My goodness, I suppressed all thought of that. The more horrible part of our trip is still to come! Side by side with Röhrl in the middle of would-be racers, tourist coaches, and motorbike kamikazes, three laps at the infamous North Loop of the old Nürburgring. With the speedometer needle showing exactly 70 km/h, I steer my MGA across the autobahn, heading for the second half of a personal dream that is rapidly becoming more of a nightmare. Temporarily, I discover the fascination of driving slowly. It’s nice. Really.
At the Nürburgring, we face a momentary delay, which doesn’t do my already weak condition any good. A Porsche customer demands that his Carrera GT, fresh from a factory reconditioning, should be tested by Walter himself. This gives me the chance to observe from the outside what awaits me. When Röhrl re-emerges onto the home stretch, catapulting the 612-horse projectile sideways at 200 km/h, two people curse their so-called good ideas. My planned ride with Walter at the Nordschleife suddenly grows snarling teeth, and, on seeing the pale skin of the Carrera GT’s owner, he would clearly have preferred to rely on a graying technician in a white coat for the test drive.

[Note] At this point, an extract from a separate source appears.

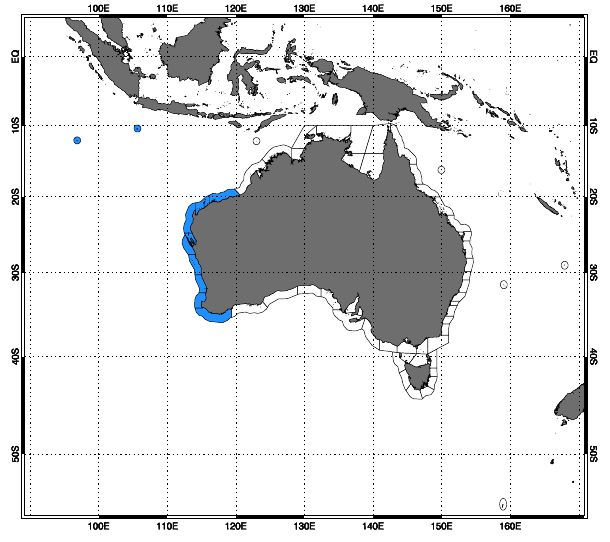
Fig. 4. Desired warning scheme for the Sumatra 2004 event. Coastal zones assigned a marine threat are shaded in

Never mind, we’ve got to keep going. We aren’t chickens, are we? For a car, we have — since Porsche couldn’t find a car in its collection for Röhrl this time, either — a private Porsche. It is a 1965 911 owned by Bernhard Pfültzer. Even though he has two races scheduled for himself at the Oldtimer Grand Prix in the following two days, he’s another one of those cool-as-a-cucumber types, the kind who trusts in the goodness that exists in a human being — provided his name is Walter Röhrl.

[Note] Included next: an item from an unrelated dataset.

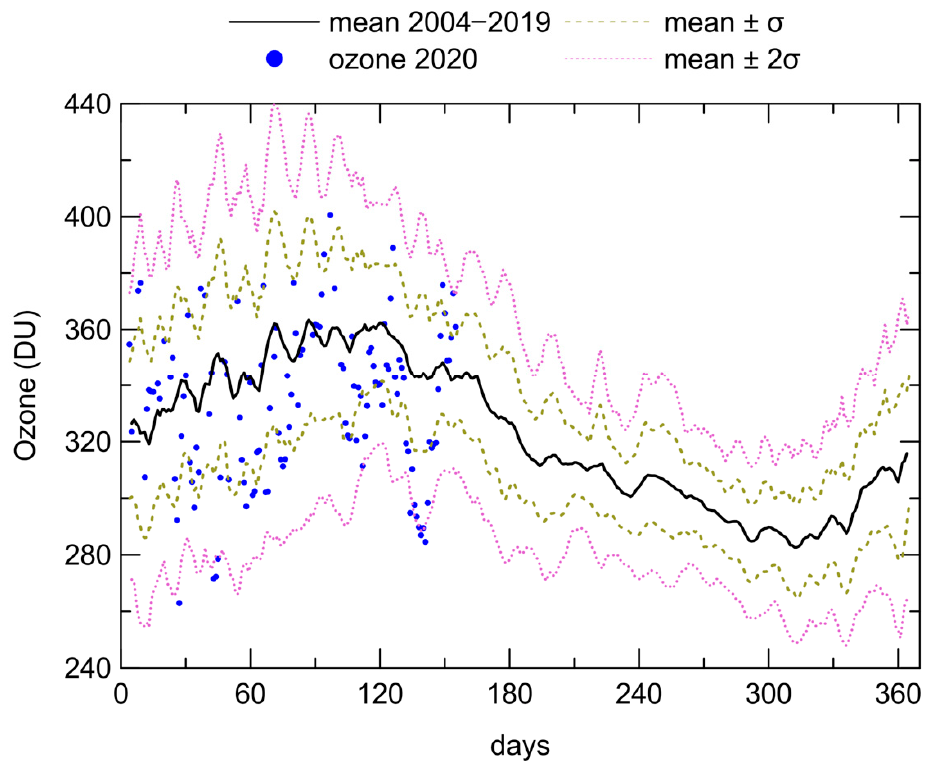
Figure 1. Daily average TOC at Athens, retrieved by BRS, for the period 2004–2019; 1 and 2 σ variations along with 2020 measured TOC values are also shown.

Climb in, fasten belts, and up we go to the toll booth with Walter’s “Compliment-ary Ticket for Tourist.” How cute. Tourist. Hah — if they only knew! Three laps lay before us. The first is to get the 911 up to temperature. The second is to really let it fly. It’s comforting to recall Pfültzer’s words: “In training, we need around nine minutes, ten seconds for the lap, but Walter certainly will go with this car under nine minutes.” And, to hear those words coming from the mouth of a man who knows the Nordschleife well and has stood many times on its podium. But he seems to understand Röhrl, too. Hmpf.